Text only, exactly as given: reproduce the entries below without their pictures.
◇ ◇ ◇ ◇ ◇ ◇ ◇
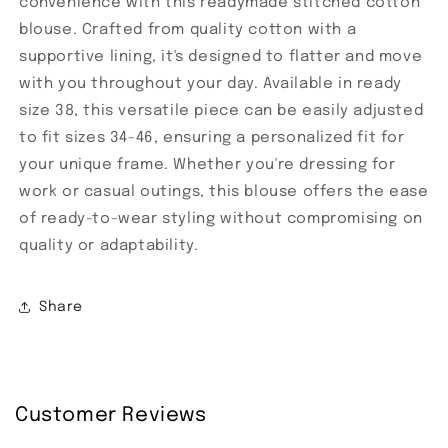
convenience with this readymade stitched cotton
blouse. Crafted from quality cotton with a
supportive lining, it's designed to flatter and move
with you throughout your day. Available in ready
size 38, this versatile piece can be easily adjusted
to fit sizes 34-46, ensuring a personalized fit for
your unique frame. Whether you're dressing for
work or casual outings, this blouse offers the ease
of ready-to-wear styling without compromising on
quality or adaptability.
Share
Customer Reviews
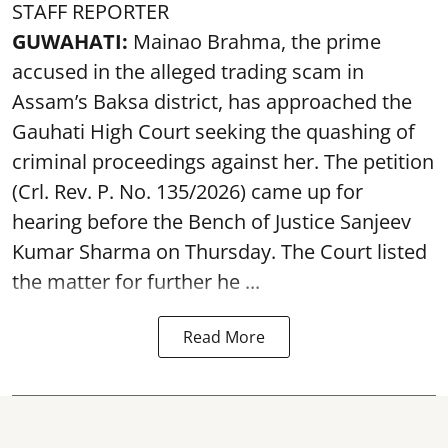
STAFF REPORTER
GUWAHATI:
Mainao Brahma, the prime
accused in the alleged trading scam in
Assam’s Baksa district, has approached the
Gauhati High Court seeking the quashing of
criminal proceedings against her. The petition
(Crl. Rev. P. No. 135/2026) came up for
hearing before the Bench of Justice Sanjeev
Kumar Sharma on Thursday. The Court listed
the matter for further he ...
Read More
◇ ◇ ◇ ◇ ◇ ◇ ◇
§ Output below:
convenience with this readymade stitched cotton
blouse. Crafted from quality cotton with a
supportive lining, it's designed to flatter and move
with you throughout your day. Available in ready
size 38, this versatile piece can be easily adjusted
to fit sizes 34-46, ensuring a personalized fit for
your unique frame. Whether you're dressing for
work or casual outings, this blouse offers the ease
of ready-to-wear styling without compromising on
quality or adaptability.
Share
Customer Reviews
STAFF REPORTER
GUWAHATI:
Mainao Brahma, the prime
accused in the alleged trading scam in
Assam’s Baksa district, has approached the
Gauhati High Court seeking the quashing of
criminal proceedings against her. The petition
(Crl. Rev. P. No. 135/2026) came up for
hearing before the Bench of Justice Sanjeev
Kumar Sharma on Thursday. The Court listed
the matter for further he ...
Read More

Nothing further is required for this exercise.